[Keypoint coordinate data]
-.-.-

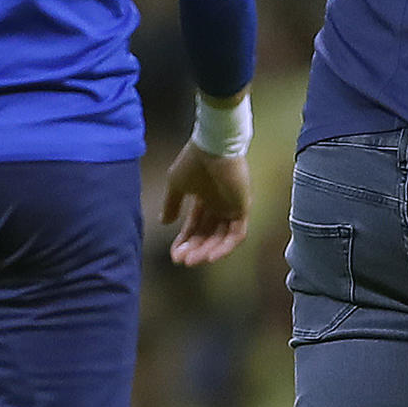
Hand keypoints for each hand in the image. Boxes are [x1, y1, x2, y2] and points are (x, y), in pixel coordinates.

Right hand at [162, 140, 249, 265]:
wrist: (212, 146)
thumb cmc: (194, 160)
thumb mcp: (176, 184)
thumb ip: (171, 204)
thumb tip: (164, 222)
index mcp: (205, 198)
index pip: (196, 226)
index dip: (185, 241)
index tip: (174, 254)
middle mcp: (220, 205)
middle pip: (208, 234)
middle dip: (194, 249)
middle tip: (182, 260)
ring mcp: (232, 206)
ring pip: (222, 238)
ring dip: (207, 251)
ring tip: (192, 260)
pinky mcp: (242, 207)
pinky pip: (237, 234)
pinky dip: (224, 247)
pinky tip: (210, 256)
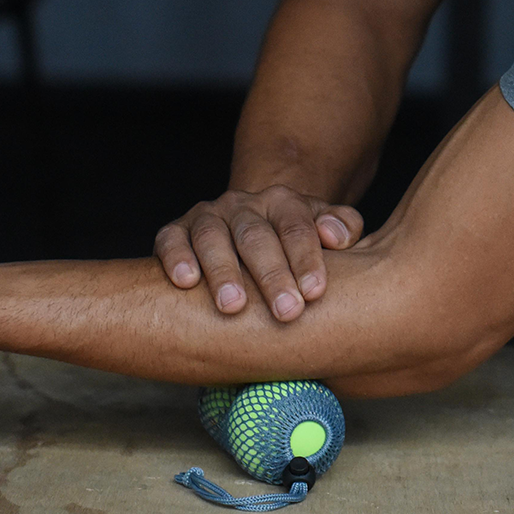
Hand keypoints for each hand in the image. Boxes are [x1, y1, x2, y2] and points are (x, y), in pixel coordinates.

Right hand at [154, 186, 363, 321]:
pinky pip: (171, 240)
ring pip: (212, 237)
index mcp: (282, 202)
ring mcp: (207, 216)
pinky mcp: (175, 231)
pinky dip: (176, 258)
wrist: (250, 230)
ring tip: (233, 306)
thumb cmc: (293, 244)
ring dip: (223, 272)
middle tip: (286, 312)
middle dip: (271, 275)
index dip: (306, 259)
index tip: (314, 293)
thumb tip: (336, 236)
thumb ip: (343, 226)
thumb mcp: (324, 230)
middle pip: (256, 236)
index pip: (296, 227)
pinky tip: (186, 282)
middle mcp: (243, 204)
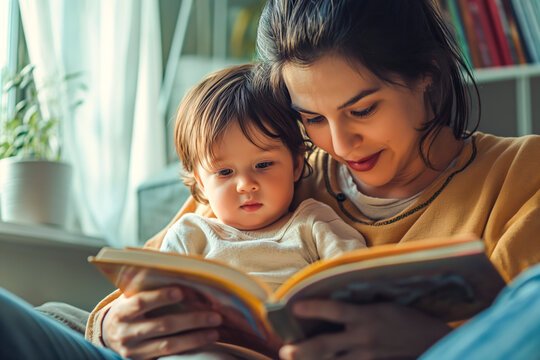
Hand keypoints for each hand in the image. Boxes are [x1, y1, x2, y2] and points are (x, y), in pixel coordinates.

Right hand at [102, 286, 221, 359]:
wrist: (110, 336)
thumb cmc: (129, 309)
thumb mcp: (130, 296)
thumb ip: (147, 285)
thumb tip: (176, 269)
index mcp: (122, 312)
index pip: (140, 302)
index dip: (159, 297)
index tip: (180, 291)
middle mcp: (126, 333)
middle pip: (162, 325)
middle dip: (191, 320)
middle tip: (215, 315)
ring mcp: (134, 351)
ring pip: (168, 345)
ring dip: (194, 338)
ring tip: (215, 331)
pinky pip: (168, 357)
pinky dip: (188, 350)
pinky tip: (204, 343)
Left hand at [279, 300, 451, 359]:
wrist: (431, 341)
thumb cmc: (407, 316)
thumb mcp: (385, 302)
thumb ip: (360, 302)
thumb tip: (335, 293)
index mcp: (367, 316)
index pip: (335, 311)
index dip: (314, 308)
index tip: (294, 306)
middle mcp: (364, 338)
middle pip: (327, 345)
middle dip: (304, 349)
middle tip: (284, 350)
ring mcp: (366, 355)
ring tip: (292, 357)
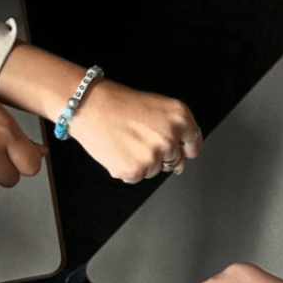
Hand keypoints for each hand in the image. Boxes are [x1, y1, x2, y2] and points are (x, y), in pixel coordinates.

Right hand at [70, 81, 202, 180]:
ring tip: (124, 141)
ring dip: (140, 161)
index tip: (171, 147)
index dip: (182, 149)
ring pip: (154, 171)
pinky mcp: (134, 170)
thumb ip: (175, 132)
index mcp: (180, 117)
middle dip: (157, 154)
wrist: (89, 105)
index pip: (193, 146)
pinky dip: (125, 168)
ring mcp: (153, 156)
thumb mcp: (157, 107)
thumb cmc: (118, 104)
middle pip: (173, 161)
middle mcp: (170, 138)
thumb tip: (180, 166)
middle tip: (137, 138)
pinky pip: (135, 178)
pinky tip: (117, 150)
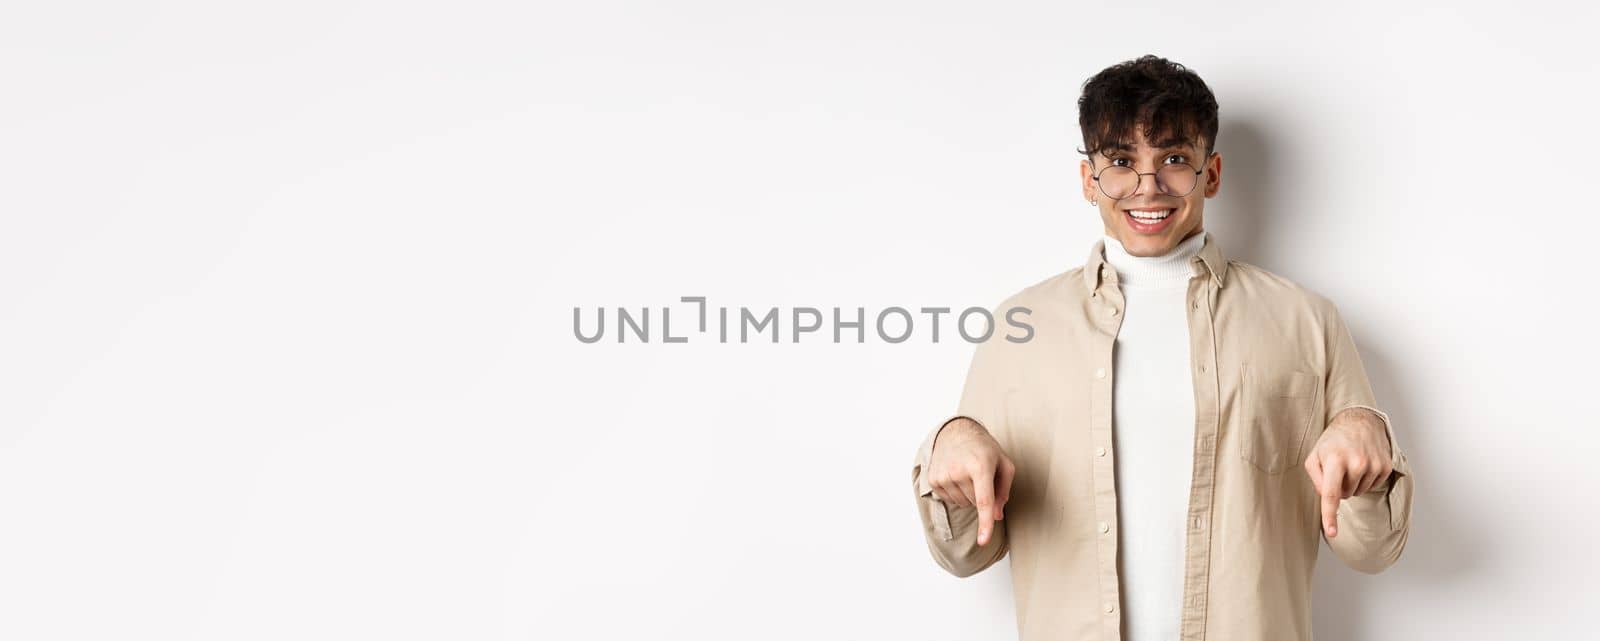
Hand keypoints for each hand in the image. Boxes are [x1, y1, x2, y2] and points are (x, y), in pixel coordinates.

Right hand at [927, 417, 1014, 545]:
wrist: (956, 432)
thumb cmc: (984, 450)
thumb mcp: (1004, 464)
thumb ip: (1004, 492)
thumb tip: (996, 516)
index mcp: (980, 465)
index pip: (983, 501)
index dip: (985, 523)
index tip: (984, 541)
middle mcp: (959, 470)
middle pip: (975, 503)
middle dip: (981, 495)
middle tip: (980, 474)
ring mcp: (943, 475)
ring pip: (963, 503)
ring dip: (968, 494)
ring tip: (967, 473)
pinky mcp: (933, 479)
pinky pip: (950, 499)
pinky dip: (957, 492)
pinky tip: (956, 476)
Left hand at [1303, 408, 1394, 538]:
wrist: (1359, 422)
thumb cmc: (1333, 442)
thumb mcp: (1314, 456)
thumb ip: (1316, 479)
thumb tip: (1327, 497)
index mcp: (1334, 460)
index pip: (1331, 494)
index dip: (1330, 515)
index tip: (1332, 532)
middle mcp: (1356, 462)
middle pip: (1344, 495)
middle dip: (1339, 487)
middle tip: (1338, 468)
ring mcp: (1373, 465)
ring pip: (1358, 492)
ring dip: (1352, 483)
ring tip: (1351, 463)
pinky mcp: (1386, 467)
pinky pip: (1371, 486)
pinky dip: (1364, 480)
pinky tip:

-.-.-

Pictures are to be left out. Write out only the lines above starting at the one with "index tip: (294, 306)" and ending at the one with "ring pip: (963, 503)", both lines included, exactly.

index tip: (294, 306)
middle mcp: (364, 338)
middle pip: (327, 345)
middle dip: (304, 349)
middle tip: (284, 350)
ring mcp: (366, 355)
ring tip: (292, 357)
Hand keypoints for each hand in the image. Boxes are [x1, y1, x2, y2] and points are (x, y), in pixel coordinates.

Right hand at [70, 81, 202, 180]:
ring tip: (124, 141)
ring dip: (140, 161)
index tip: (171, 147)
index dip: (182, 149)
ring pip: (154, 171)
pinky mcp: (134, 170)
thumb ip: (175, 132)
index mcp: (180, 117)
middle dip: (157, 154)
wrist: (89, 105)
index pip: (193, 146)
pinky dip: (125, 168)
ring mcp: (153, 156)
thumb mcp: (157, 107)
thumb cmc: (118, 104)
middle pip: (173, 161)
middle mcp: (170, 138)
thumb tip: (180, 166)
middle tip: (137, 138)
pinky pip: (135, 178)
pinky tip: (117, 150)
Hand keypoints for each hand in the image. Boxes are [x1, y1, x2, y2] and points are (x, y), in pixel coordinates.

Right hand at [927, 417, 1014, 545]:
wrist: (956, 432)
thumb cmc: (984, 450)
thumb mcp: (1004, 464)
thumb ip: (1004, 492)
thumb tip: (996, 516)
index mcp: (980, 465)
index pip: (983, 501)
index dip: (985, 523)
index tip: (984, 541)
middle mcp: (959, 470)
middle pip: (975, 503)
middle dip: (981, 495)
middle tip: (980, 474)
ring mcp: (943, 475)
ring pip: (963, 503)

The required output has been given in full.